Use the label only when...

Use this label only when a more detailed scenario is treated as more probable than a less detailed scenario that already contains it. If the real problem is that someone assumes that doubling the input will double the output even though the system has thresholds, saturation, feedback loops, or diminishing returns, the better label is Linearity fallacy.

Often confused with

These near neighbors are easy to mix up, so use the comparison to see the exact difference.

Comparison

Linearity fallacy

Why people mix them up: Both often look like conceptual and mathematical mistakes at first glance.

Exact difference: Conjunction fallacy happens when a more detailed scenario is treated as more probable than a less detailed scenario that already contains it. Linearity fallacy happens when someone assumes that doubling the input will double the output even though the system has thresholds, saturation, feedback loops, or diminishing returns.

Quick split: Are the categories being used carefully, or are unlike things being treated as alike? Then compare it with Are the categories being used carefully, or are unlike things being treated as alike?

Comparison

Ecological fallacy

Why people mix them up: Both often look like mathematical and conceptual mistakes at first glance.

Exact difference: Conjunction fallacy happens when a more detailed scenario is treated as more probable than a less detailed scenario that already contains it. Ecological fallacy happens when statistics about a group are used to draw conclusions about particular individuals in that group.

Quick split: Are the categories being used carefully, or are unlike things being treated as alike? Then compare it with What numbers, rates, or probabilities are being ignored or mishandled?

Practice And Repair

Extra teaching tools that show why the fallacy is persuasive, what to look for, and how to correct it.

Why it matters

Why this mistake matters

Conjunction fallacy threatens rationality because a more detailed scenario is treated as more probable than a less detailed scenario that already contains it.

Main reasoning problem

A more detailed scenario is treated as more probable than a less detailed scenario that already contains it.

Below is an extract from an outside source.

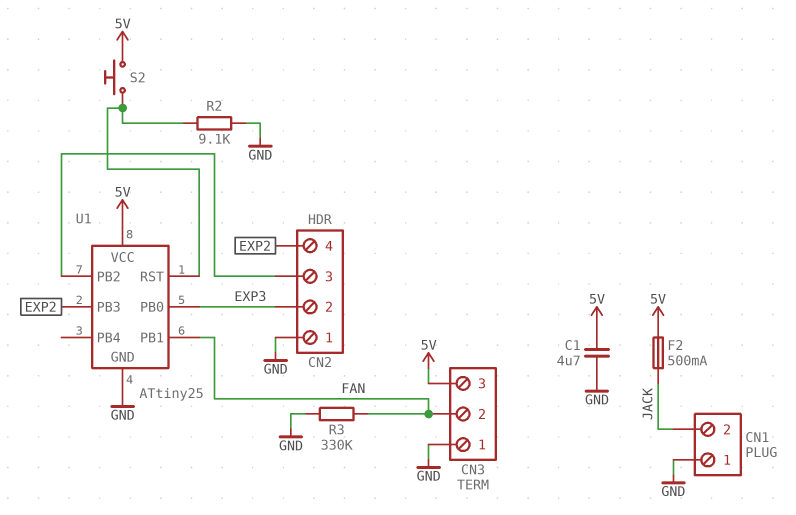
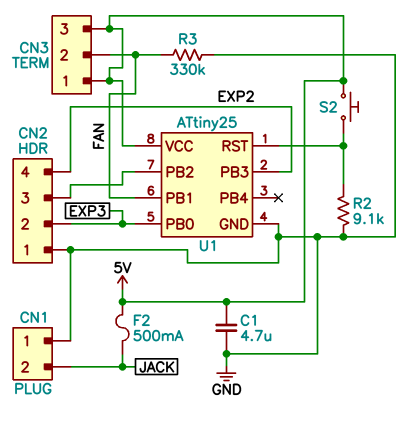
CN3 pin 1: GND -> 5V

Why this kind of mistake matters

It warps the conceptual map so that distinctions, boundaries, or levels of analysis mislead the inference.

Check yourself

The assessment area now uses mixed 10-question sets, so the fallacy is not announced in the title before the quiz begins.

What the assessment does

You will work through a mixed set of fallacy-identification questions. Focused links from a fallacy page will quietly include this fallacy among nearby look-alikes without announcing the answer in the page title.

Questions to ask

Use these category-based prompts to audit similar arguments.

Prompt 1

Are the categories being used carefully, or are unlike things being treated as alike?

Prompt 2

What numbers, rates, or probabilities are being ignored or mishandled?

Case studies

Each case study explains why the example fits the fallacy and links back to its source whenever source information is available.

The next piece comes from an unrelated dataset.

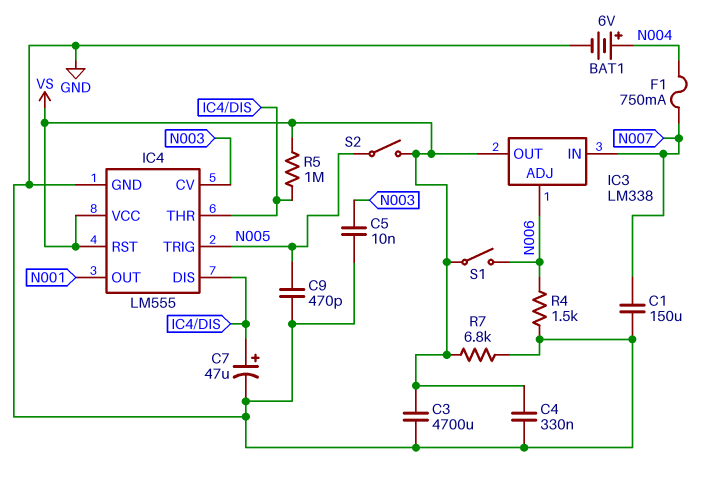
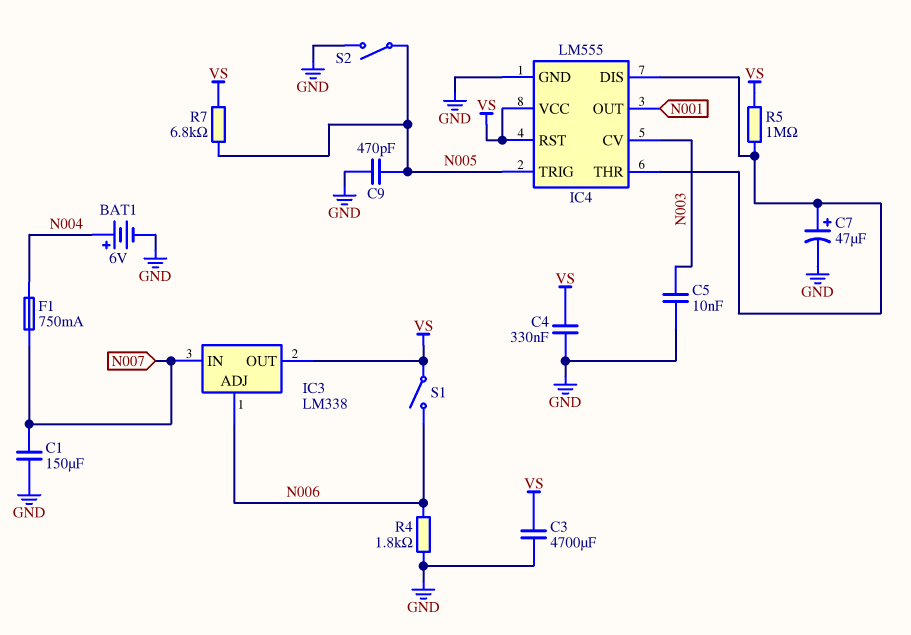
R4: 1.5k (GND, N006) -> 1.8k (GND, N006)
R7: 6.8k (GND, VS) -> 6.8k (N005, VS)
S2: switch (N005, VS) -> switch (GND, N005)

Political profiling often mistakes a vivid stereotype for probability, assuming that a person matching one trait is more likely to match an even narrower bundle of traits as well. The fallacy here is Conjunction fallacy: a more detailed scenario is treated as more probable than a less detailed scenario that already contains it. That matters here because adding conditions never makes a claim more probable than a broader version of that same claim. A better analysis would remember that extra detail can make a story feel more representative while making it statistically less likely.

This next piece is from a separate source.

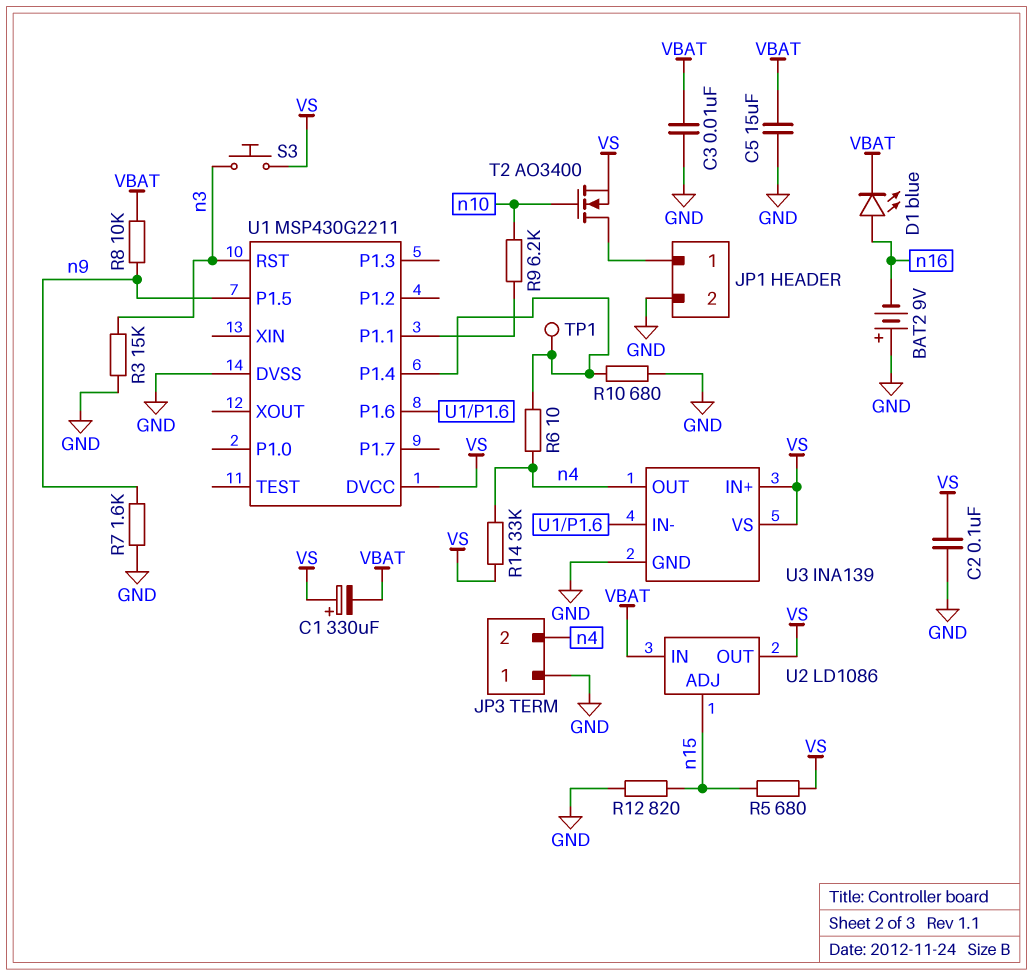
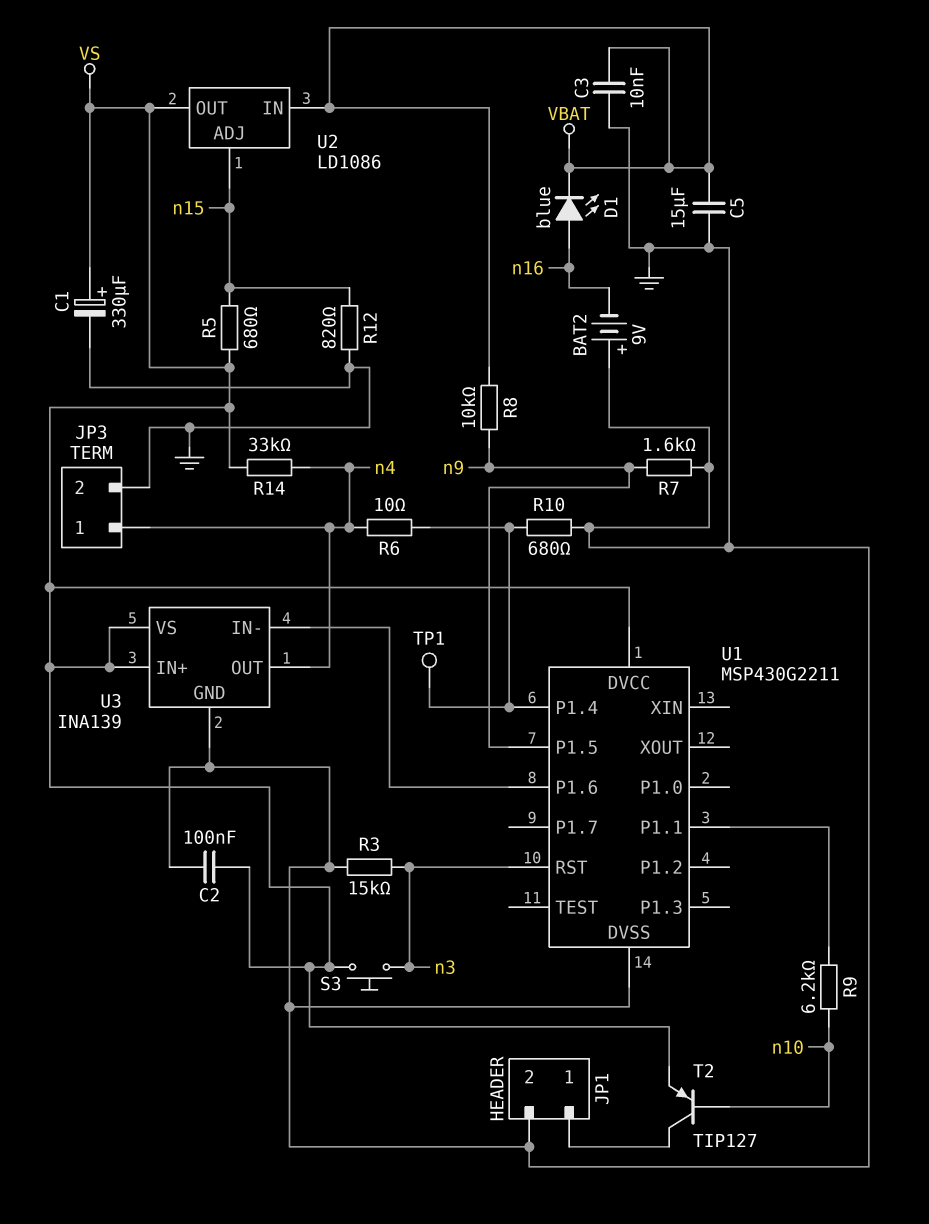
C1: 330uF (plus VS, minus VBAT) -> 330uF (plus VS, minus GND)
JP3 pin 1: GND -> n4
JP3 pin 2: n4 -> GND
T2: NMOS AO3400 (G n10, D JP1/1, S VS) -> PNP TIP127 (B n10, C JP1/1, E VS)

AI narratives sometimes suggest that because a model appears articulate, it is more likely to be both highly capable and aligned than merely capable, even though the conjunction is narrower. The fallacy here is Conjunction fallacy: a more detailed scenario is treated as more probable than a less detailed scenario that already contains it. That matters here because adding conditions never makes a claim more probable than a broader version of that same claim. A better analysis would remember that extra detail can make a story feel more representative while making it statistically less likely.

Related fallacies

Nearby entries chosen by shared categories and family resemblance.